I used to think that I knew what I wanted, but these last fourteen months have thrown that all into question. As recently as a couple of weeks ago, I was ready to chuck it all and do something different. The job that I am about to embark on is not going to be easy and I have more than a little trepidation about what lies ahead but I have had the same feeling at the beginning of everything good I have ever done. If you know you can succeed at something, then why bother doing it?
The last thing that I want to do is teach, but I am more than ready to start passing on a lot of what I know to help give somebody else a chance up at bat. I’m not ready to give it all up, mind you, but I might be ready to start thinking about it.
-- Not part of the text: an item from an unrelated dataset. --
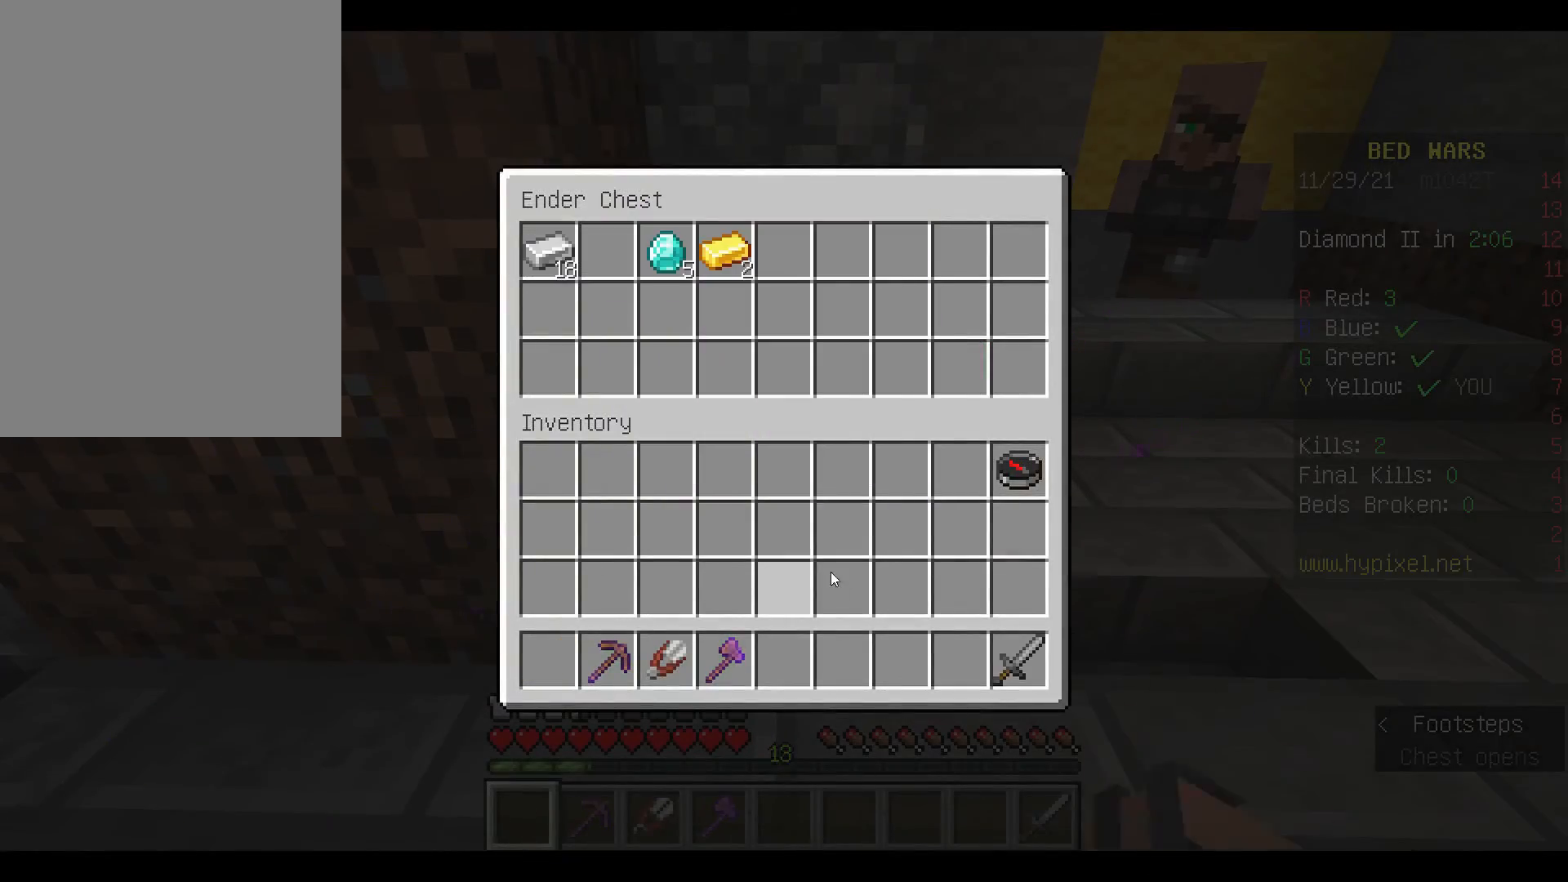
{"keys": [], "mouse": [], "events": []}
Our new normal is hopefully going to be our old normal with some much-needed improvements. Some will be easier to instigate than others. Some will succeed and some will fail. Yesterday was a good day. They won’t always be like that. There will be some days ahead where I will rue the day that I ever agreed to be a part of this project. If I am very lucky, though, there will be more days that are good ones than there will be bad ones.
What will today be like? I don’t have the slightest idea. It’s when you can answer that question that life becomes boring and predictable. When that happens, I will stop. But until then, I guess I’m going back to work.
Any news about Jersey Boys tour? Will you still be “involved”?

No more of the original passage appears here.